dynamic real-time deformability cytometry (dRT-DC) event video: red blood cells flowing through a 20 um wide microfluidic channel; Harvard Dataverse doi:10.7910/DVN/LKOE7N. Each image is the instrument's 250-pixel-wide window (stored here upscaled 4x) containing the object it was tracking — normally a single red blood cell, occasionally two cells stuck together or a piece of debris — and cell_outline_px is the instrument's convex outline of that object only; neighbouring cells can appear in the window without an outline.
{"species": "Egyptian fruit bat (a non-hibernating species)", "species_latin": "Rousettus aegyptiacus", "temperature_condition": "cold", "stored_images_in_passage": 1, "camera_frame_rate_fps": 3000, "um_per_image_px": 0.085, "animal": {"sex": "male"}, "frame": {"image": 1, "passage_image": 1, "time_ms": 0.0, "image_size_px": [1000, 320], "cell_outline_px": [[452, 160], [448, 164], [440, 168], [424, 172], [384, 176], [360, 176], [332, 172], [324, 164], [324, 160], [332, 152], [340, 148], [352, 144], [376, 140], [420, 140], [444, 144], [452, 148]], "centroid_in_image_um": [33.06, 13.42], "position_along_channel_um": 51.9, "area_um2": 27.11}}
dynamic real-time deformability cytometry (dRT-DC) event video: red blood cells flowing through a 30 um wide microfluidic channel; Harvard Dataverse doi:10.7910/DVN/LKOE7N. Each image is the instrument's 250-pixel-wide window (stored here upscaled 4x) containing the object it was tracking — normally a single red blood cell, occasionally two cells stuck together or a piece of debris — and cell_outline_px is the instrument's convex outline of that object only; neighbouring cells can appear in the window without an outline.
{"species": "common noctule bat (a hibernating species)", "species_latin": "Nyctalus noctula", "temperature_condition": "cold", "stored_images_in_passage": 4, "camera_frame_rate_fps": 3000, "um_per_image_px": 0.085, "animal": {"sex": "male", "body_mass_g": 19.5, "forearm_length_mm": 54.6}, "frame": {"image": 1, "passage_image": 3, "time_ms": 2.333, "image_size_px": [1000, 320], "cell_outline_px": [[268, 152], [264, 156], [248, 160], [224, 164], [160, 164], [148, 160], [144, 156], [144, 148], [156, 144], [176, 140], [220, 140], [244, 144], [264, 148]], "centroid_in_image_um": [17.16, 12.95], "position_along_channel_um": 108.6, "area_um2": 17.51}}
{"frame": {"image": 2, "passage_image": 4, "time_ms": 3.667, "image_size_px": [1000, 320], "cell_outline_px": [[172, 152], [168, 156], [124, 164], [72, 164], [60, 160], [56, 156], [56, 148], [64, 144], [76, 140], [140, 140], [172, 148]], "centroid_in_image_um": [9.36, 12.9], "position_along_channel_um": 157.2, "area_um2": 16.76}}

■ WHAT THE EXERCISE ASKS: Copy every line of the records word for word.

■ FULL ANSWER:
dynamic real-time deformability cytometry (dRT-DC) event video: red blood cells flowing through a 20 um wide microfluidic channel; Harvard Dataverse doi:10.7910/DVN/LKOE7N. Each image is the instrument's 250-pixel-wide window (stored here upscaled 4x) containing the object it was tracking — normally a single red blood cell, occasionally two cells stuck together or a piece of debris — and cell_outline_px is the instrument's convex outline of that object only; neighbouring cells can appear in the window without an outline.
{"species": "Egyptian fruit bat (a non-hibernating species)", "species_latin": "Rousettus aegyptiacus", "temperature_condition": "cold", "stored_images_in_passage": 1, "camera_frame_rate_fps": 3000, "um_per_image_px": 0.085, "animal": {"sex": "male"}, "frame": {"image": 1, "passage_image": 1, "time_ms": 0.0, "image_size_px": [1000, 320], "cell_outline_px": [[452, 160], [448, 164], [440, 168], [424, 172], [384, 176], [360, 176], [332, 172], [324, 164], [324, 160], [332, 152], [340, 148], [352, 144], [376, 140], [420, 140], [444, 144], [452, 148]], "centroid_in_image_um": [33.06, 13.42], "position_along_channel_um": 51.9, "area_um2": 27.11}}
dynamic real-time deformability cytometry (dRT-DC) event video: red blood cells flowing through a 30 um wide microfluidic channel; Harvard Dataverse doi:10.7910/DVN/LKOE7N. Each image is the instrument's 250-pixel-wide window (stored here upscaled 4x) containing the object it was tracking — normally a single red blood cell, occasionally two cells stuck together or a piece of debris — and cell_outline_px is the instrument's convex outline of that object only; neighbouring cells can appear in the window without an outline.
{"species": "common noctule bat (a hibernating species)", "species_latin": "Nyctalus noctula", "temperature_condition": "cold", "stored_images_in_passage": 4, "camera_frame_rate_fps": 3000, "um_per_image_px": 0.085, "animal": {"sex": "male", "body_mass_g": 19.5, "forearm_length_mm": 54.6}, "frame": {"image": 1, "passage_image": 3, "time_ms": 2.333, "image_size_px": [1000, 320], "cell_outline_px": [[268, 152], [264, 156], [248, 160], [224, 164], [160, 164], [148, 160], [144, 156], [144, 148], [156, 144], [176, 140], [220, 140], [244, 144], [264, 148]], "centroid_in_image_um": [17.16, 12.95], "position_along_channel_um": 108.6, "area_um2": 17.51}}
{"frame": {"image": 2, "passage_image": 4, "time_ms": 3.667, "image_size_px": [1000, 320], "cell_outline_px": [[172, 152], [168, 156], [124, 164], [72, 164], [60, 160], [56, 156], [56, 148], [64, 144], [76, 140], [140, 140], [172, 148]], "centroid_in_image_um": [9.36, 12.9], "position_along_channel_um": 157.2, "area_um2": 16.76}}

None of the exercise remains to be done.